MORE SYSTEM IMPROVEMENTS – this time aiming at Catalan and P-CelticMay 14, 2014
I have made some improvements to Wordlink and Multidict (and hence Clilstore) for Catalan and for the P-celtic languages, Breton, Cornish and Welsh.
I was trying to make some sense of a Breton website the other day by viewing it with Wordlink and wasn’t getting on very well – partly because I know hardly any Breton(!), partly because the online dictionaries are not very good, but partly because of a difficulty Wordlink had with Breton.
In Breton “c’h” is regarded as a single “letter”, but Wordlink was breaking Breton words such as “boulc’het” into two non-words “boulc” and “het”. It was taking the non-alphabetic character “’” to be a word-break, (the same as it does in English “words” such as “queen’s” and “isn’t”).

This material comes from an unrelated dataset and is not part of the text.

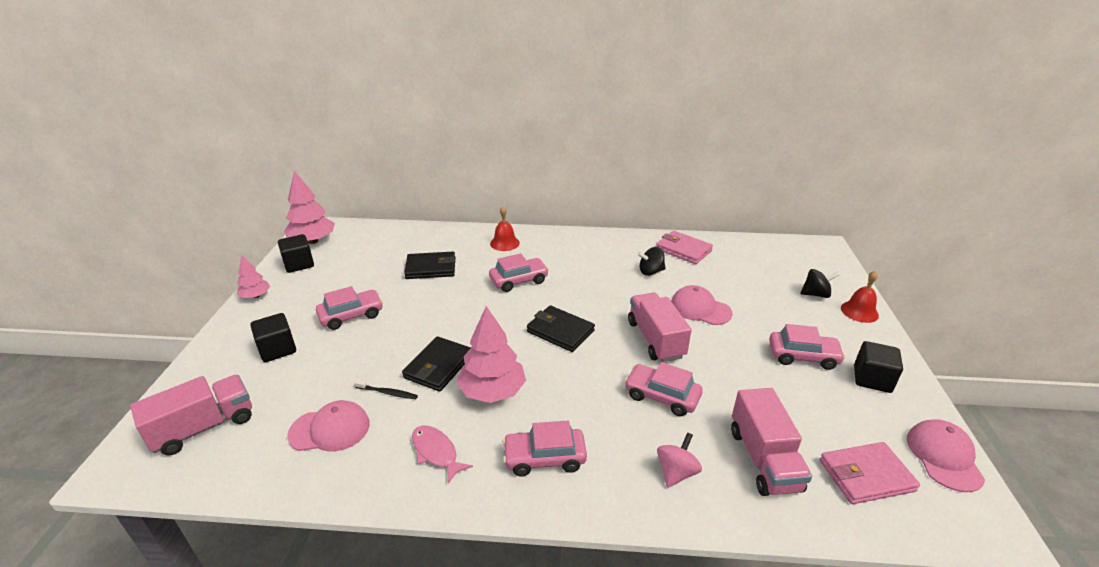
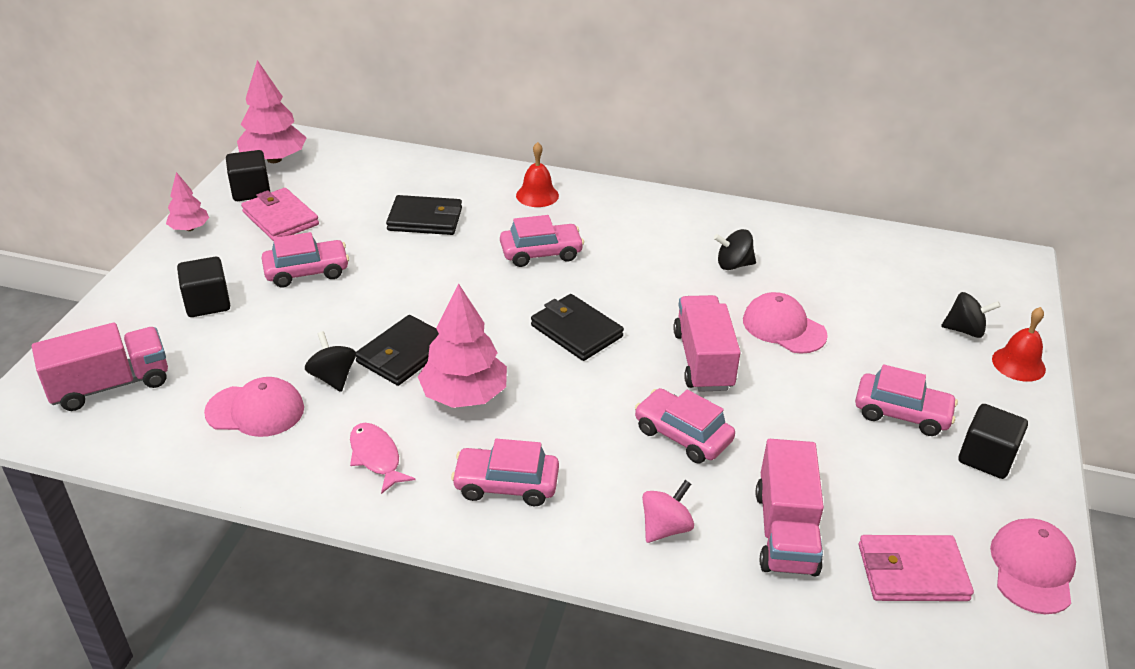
camera: 10 degrees right, 5 degrees up
(387, 393) = (333, 377): black toothbrush -> black spinning top
(683, 250) = (795, 238): pink wallet -> pink wallet (280, 218)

I managed to put that right and get it to treat the sequence “c’h” in Breton (or the ascii version “c’h”) as being part of a word.
Then I remembered that Catalan has exactly the same problem with “l•l” so I put that right too. I noticed that the “l•l” was also upsetting the Hunspell dictionary headword suggestions feature in Multidict, so I have written a new general “word recognition” feature for Wordlink and Multidict which could be used for other languages too. It could be used for example to treat hyphens as part of a word. Or it could be used to get Wordlink to treat “queen’s” and “isn’t” in English as single words – but I don’t think that would be a good thing on the whole.
Anyway, it is very good to have Wordlink now treating “l•l” properly in Catalan, because Catalan is one of the POOLS-3 languages and the Catalan team will soon be adding videos and transcripts to Clilstore.
Another problem with Breton, and also the other two P-celtic languages, Cornish and Welsh, is that they have a very complicated system of word-initial mutations. The Breton word “penn” can change to “benn” or “fenn” for grammatical reasons, “tad” can change “dad” or “zad”, “kalon” to “galon” or “c’halon”. This causes big problems for learners, and means that they find it very difficult to look up words in dictionaries. (Scottish and Irish Gaelic also have initial mutation, but not so complicated, and the dictionary headword is retained in the spelling, so dictionary lookup is not a problem for learners.)
This sounded like an ideal job for the new dictionary headword suggestions feature in Multidict, so I have now programmed into it “demutation” algorithms for Breton, Cornish and Welsh. They are not perfect, I know, and I have made them a “non-priority” feature in Multidict’s set of rules – i.e. the suggestions they come up with are listed at the end, to be tried only if the surface wordform lookup fails (whereas the demutation of Scottish and Irish Gaelic words is so easily recognised and distinctive that it is a priority feature in Multidict). They should be a big help to learners, though.